Default consolidation behavior has changed. The consolidate_short_gaps() function now uses more conservative defaults that better align with short-term employment analysis.

Changed Defaults

  • max_gap_days: Default changed from 30 to 8 days
    • Old behavior: Bridged gaps up to one month
    • New behavior: Bridges only very short gaps (weekly consolidation)
    • Migration: To restore old behavior, explicitly set max_gap_days = 30

New Features

  • variable_handling parameter: All consolidation functions now support a variable_handling parameter to control aggregation strategy:
    • "first" (default): Takes first non-NA value from consolidated periods
    • "weight": Uses weighted mean for numeric variables, weighted mode for categorical
    • Provides explicit control over how variables are aggregated during consolidation

Bug Fixes

  • Fixed unemployment barrier logic in consolidate_short_gaps():
    • Problem: Unemployment periods were incorrectly treated as simple gaps, allowing consolidation across long unemployment spells
    • Fix: Unemployment periods with duration > max_gap_days now act as consolidation barriers
    • Impact: Short unemployment periods (≤ threshold) can be bridged, but long unemployment (> threshold) prevents consolidation
    • Example: With max_gap_days = 8:
      • Employment → 5-day unemployment → Employment = CONSOLIDATED
      • Employment → 20-day unemployment → Employment = NOT consolidated ✓ (barrier)
    • This ensures that significant unemployment spells are preserved in consolidated career histories

Migration Guide

Before (0.6.x):

# Default bridged gaps up to 30 days
consolidated <- data |>
  consolidate_short_gaps()  # max_gap_days = 30 (old default)

After (0.7.0+):

# New default: only bridges very short gaps (8 days)
consolidated <- data |>
  consolidate_short_gaps()  # max_gap_days = 8 (new default)

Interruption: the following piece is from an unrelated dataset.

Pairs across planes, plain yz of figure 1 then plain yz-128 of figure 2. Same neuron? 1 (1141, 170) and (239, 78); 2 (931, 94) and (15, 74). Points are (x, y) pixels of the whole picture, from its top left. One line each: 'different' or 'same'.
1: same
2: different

# To restore old behavior, explicitly set max_gap_days
consolidated <- data |>
  consolidate_short_gaps(max_gap_days = 30)

# Use variable_handling for explicit aggregation control
consolidated <- data |>
  consolidate_short_gaps(
    max_gap_days = 8,
    variable_handling = "first"  # or "weight"
  )

Technical Details

  • Files modified:
    • R/consolidate_short_gaps.R: Unemployment barrier logic and default change
    • R/consolidate_adjacent.R: Added variable_handling parameter
    • R/consolidate_overlapping.R: Added variable_handling parameter
    • R/consolidation_helpers.R: Enhanced aggregation functions
    • Documentation updated across all consolidation functions
  • Test coverage:
    • New tests for unemployment barrier detection
    • New tests for variable_handling parameter
    • All consolidation tests updated for new defaults

longworkR 0.6.0

BREAKING CHANGES ⚠️

This release introduces breaking changes to the consolidation API. The old consolidate_employment() function and its variants have been removed and replaced with three focused, composable functions.

Removed Functions

The following functions are no longer available: - consolidate_employment() - consolidate_employment_fast() - consolidate_employment_robust() - consolidate_employment_safe() - consolidate_employment_ultra_fast()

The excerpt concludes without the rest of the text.